Die Hölle liegt im Keller
Ausstellung: Zwei Künstlerinnen zeigen in der Galerie Nostheide-Eycke Installationen über Albträume, Ängste und Ahnungen.
Nettetal. Von wegen schöne Weihnachtszeit! Ins Tannengrün schleichen sich Merkmale menschlicher Gewalt und Raffgier. Im Reigen der Rentiere tanzen Panzer mit, den Kerzen-Kitsch überstrahlen Scheinwerfer sensationslüsterner Kameraleute. Doch noch tiefer in die Abgründe menschlicher Seelen führen steile Stiegen hinab: Die Hölle auf Erden ist unter uns. Sie liegt im Keller der Galerie Petra-Nostheide-Eycke, die seit Sonntag zwei außergewöhnliche Ausstellungen zeigt.
Die „Gesellschaft zur Angsterhaltung“ ist unten zu Hause: So betitelt Svenja Ritter ihre Installationen über Ängste und Albträume menschlichen Lebens, umgesetzt auf wunderbar ästhetische Weise. So sanft, friedlich, niedlich beinahe, liegt im matten Licht des gläsernen Sargs der Mensch, der Rest seines Körpers, der als Torso der Verwesung widersteht. Noch. Da wirken sie am Grund wie blühende Blasen, die Bakterien, die das Leben ausnehmen, aufsaugen und weitergeben.
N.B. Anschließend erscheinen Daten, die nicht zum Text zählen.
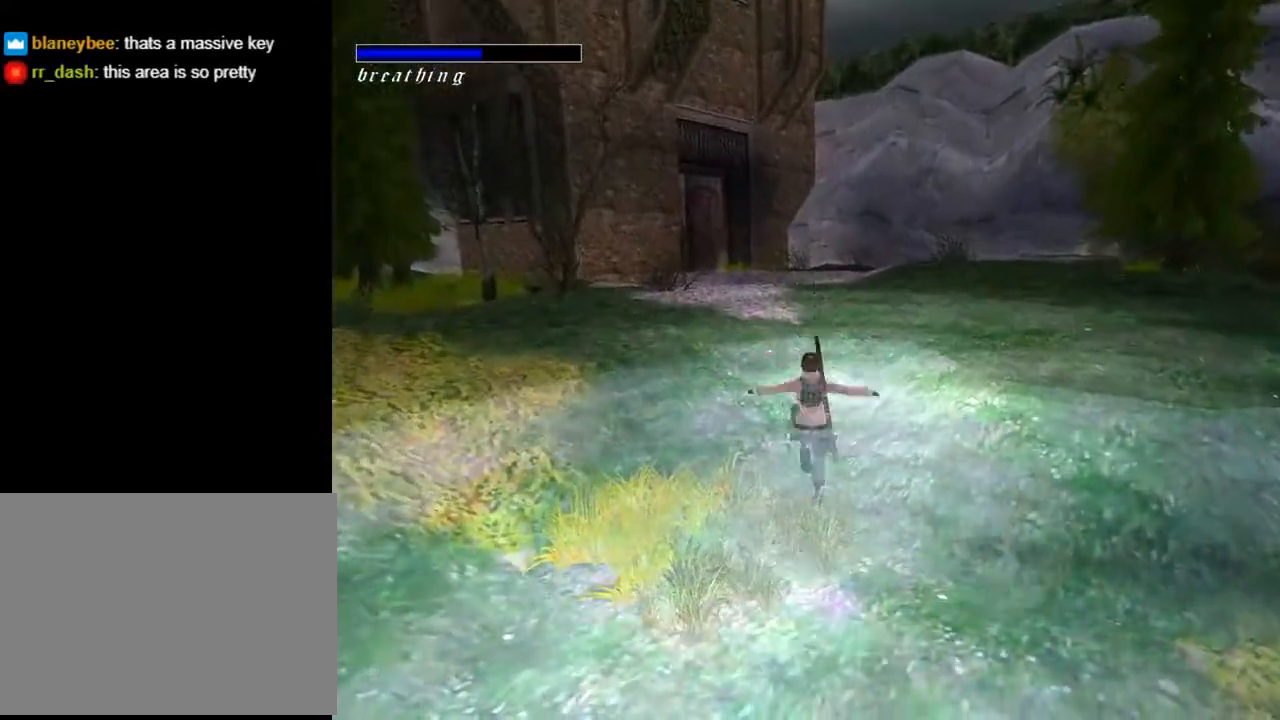
{"buttons": ["R2", "DPAD_UP"], "left_stick": "center", "right_stick": "center", "events": [[167, "R2", "down"]]}
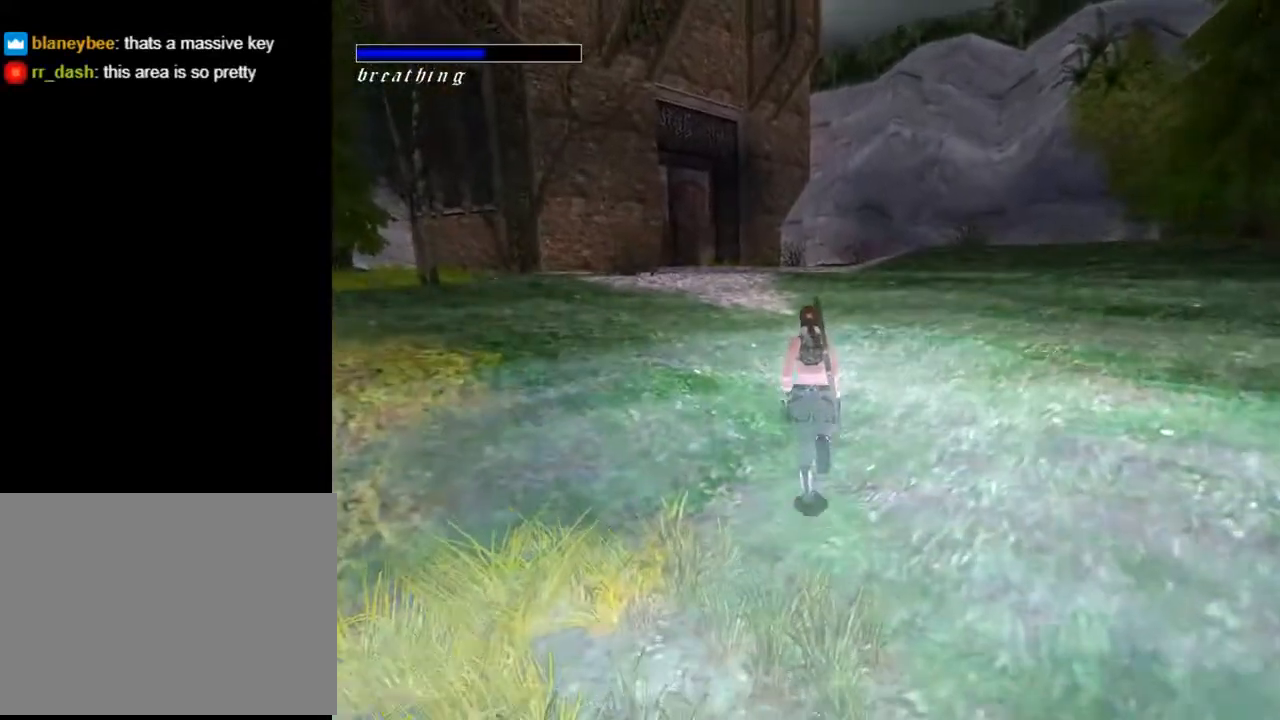
{"buttons": ["R2", "DPAD_UP"], "left_stick": "center", "right_stick": "center", "events": []}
Was Ritter da installiert hat, scheint vordergründig ein Kreuzweg mit Stationen des Leidens und Schreckens. Doch nicht bedrohlich wirkt der Operationstisch, auf dem der riesige Skorpion schon seinen Giftstachel zückt. In der Harmonie von Schwarz und Weiß will das Leben kein Ende nehmen, der Kunststoffmensch mit seinen Klauen statt Händen spiegelt einen Hauch der schaurigen Schönheit venezianischer Karnevalsmasken.
Da mögen die Augen ängstigen, wenn sie von Spinnentieren auf den kümmerlich kauernden Menschen in der Psychotherapie blicken. Doch die verstreuten Rosen verströmen einen Hauch der Hoffnung. Dazu an den Wänden wie fantastische Fenster Ritters bunte Bilder, die gleichsam den Weg weisen in die große Halle, wo Ilka Sulten ihr „Tal der Ahnungslosen“ eingerichtet hat. Von weitem fast zu schön: Die Frau mit Kinderwagen, umrankt von grünem Blätterwirrwarr. Von nahem dann verblüffend verstörend, die Sexpuppe, wie der Wagen aufgeblasen. Da säuselt und seufzt die riesige Pflanzen-Installation in der Mitte des Saales. An den Wänden ringsum Kränze mit Rentieren und Kerzenkitsch, zwischen denen Panzer und Kameras hervorlugen: Schöne Weihnachtszeit!